** Opening Entries provided block **
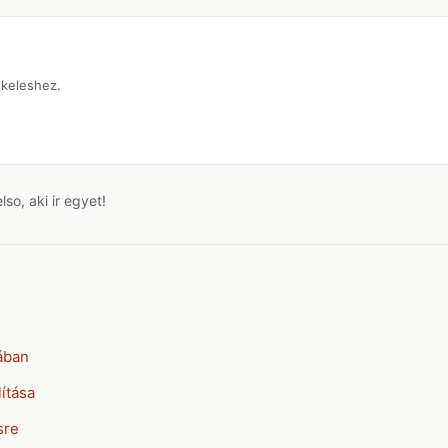
tekeleshez.
o, aki ir egyet!
ában
ítása
sre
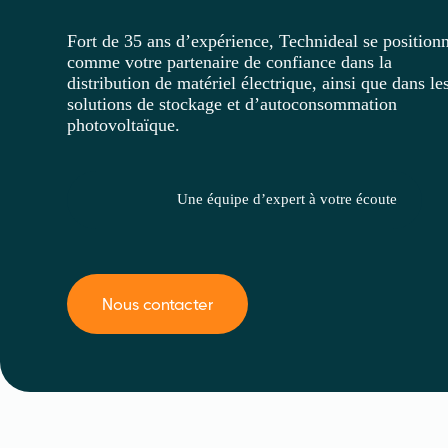
Fort de 35 ans d’expérience, Technideal se position
comme votre partenaire de confiance dans la
distribution de matériel électrique, ainsi que dans le
solutions de stockage et d’autoconsommation
photovoltaïque.
Une équipe d’expert à votre écoute
Nous contacter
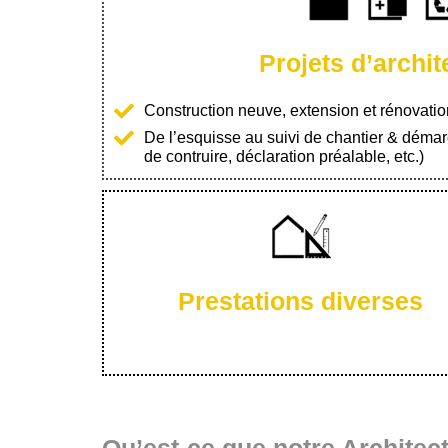
Projets d’archit
Construction neuve, extension et rénovatio
De l’esquisse au suivi de chantier & démar
de contruire, déclaration préalable, etc.)
Prestations diverses
Qu’est-ce que notre Architec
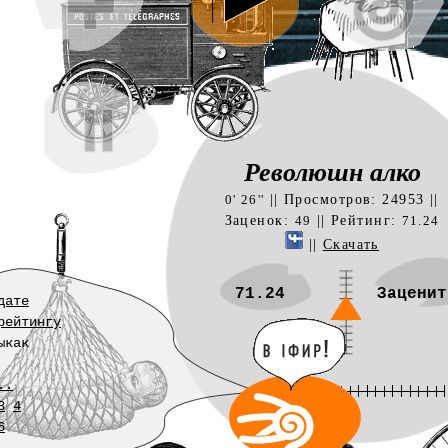
Революшн алко
|| Просмотров: 24953 ||
0' 26''
Заценок:
|| Рейтинг:
49
71.24
||
Скачать
71.24
Заценит
дате
рейтингу
ыкак
..
3
4
6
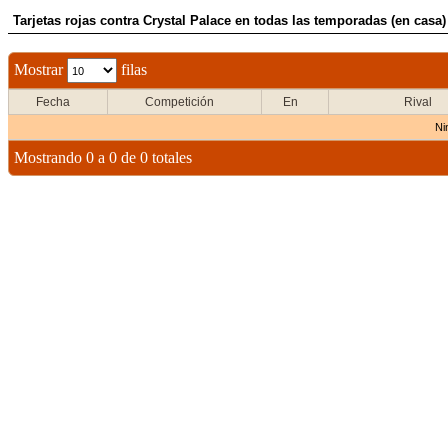
Tarjetas rojas contra Crystal Palace en todas las temporadas (en casa)
Mostrar
filas
Fecha
Competición
En
Rival
Ni
Mostrando 0 a 0 de 0 totales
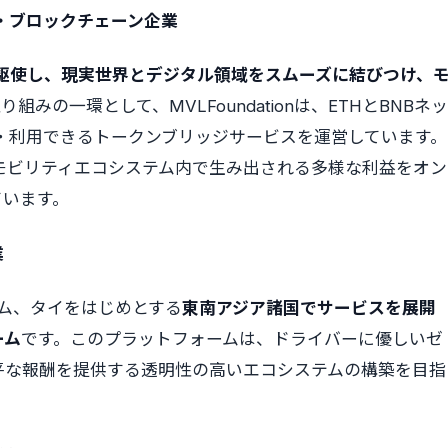
・ブロックチェーン企業
駆使し、現実世界とデジタル領域をスムーズに結びつけ、
組みの一環として、MVLFoundationは、ETHとBNBネッ
・利用できるトークンブリッジサービスを運営しています。
モビリティエコシステム内で生み出される多様な利益をオン
ています。
業
ナム、タイをはじめとする
東南アジア諸国でサービスを展開
ーム
です。このプラットフォームは、ドライバーに優しいゼ
平な報酬を提供する透明性の高いエコシステムの構築を目指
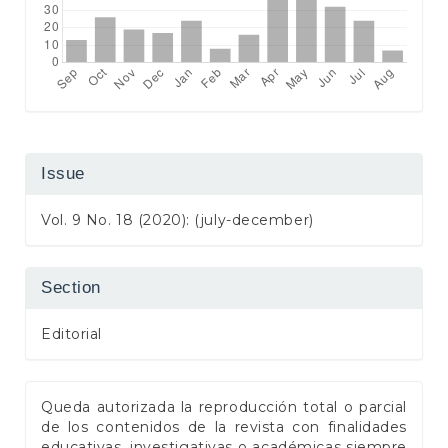
Issue
Vol. 9 No. 18 (2020): (july-december)
Section
Editorial
Queda autorizada la reproducción total o parcial
de los contenidos de la revista con finalidades
educativas, investigativas o académicas siempre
** Closing Entries provided block **
◆ What this task involves
Return verbatim the text from the line containing "Tarjetas rojas contra" through the end of the data above, with both ends included and the pictures omitted.

◆ Task output
Tarjetas rojas contra Crystal Palace en todas las temporadas (en casa)
Mostrar
filas
Fecha
Competición
En
Rival
Ni
Mostrando 0 a 0 de 0 totales
・ブロックチェーン企業
駆使し、現実世界とデジタル領域をスムーズに結びつけ、
組みの一環として、MVLFoundationは、ETHとBNBネッ
・利用できるトークンブリッジサービスを運営しています。
モビリティエコシステム内で生み出される多様な利益をオン
ています。
業
ナム、タイをはじめとする
東南アジア諸国でサービスを展開
ーム
です。このプラットフォームは、ドライバーに優しいゼ
平な報酬を提供する透明性の高いエコシステムの構築を目指
Issue
Vol. 9 No. 18 (2020): (july-december)
Section
Editorial
Queda autorizada la reproducción total o parcial
de los contenidos de la revista con finalidades
educativas, investigativas o académicas siempre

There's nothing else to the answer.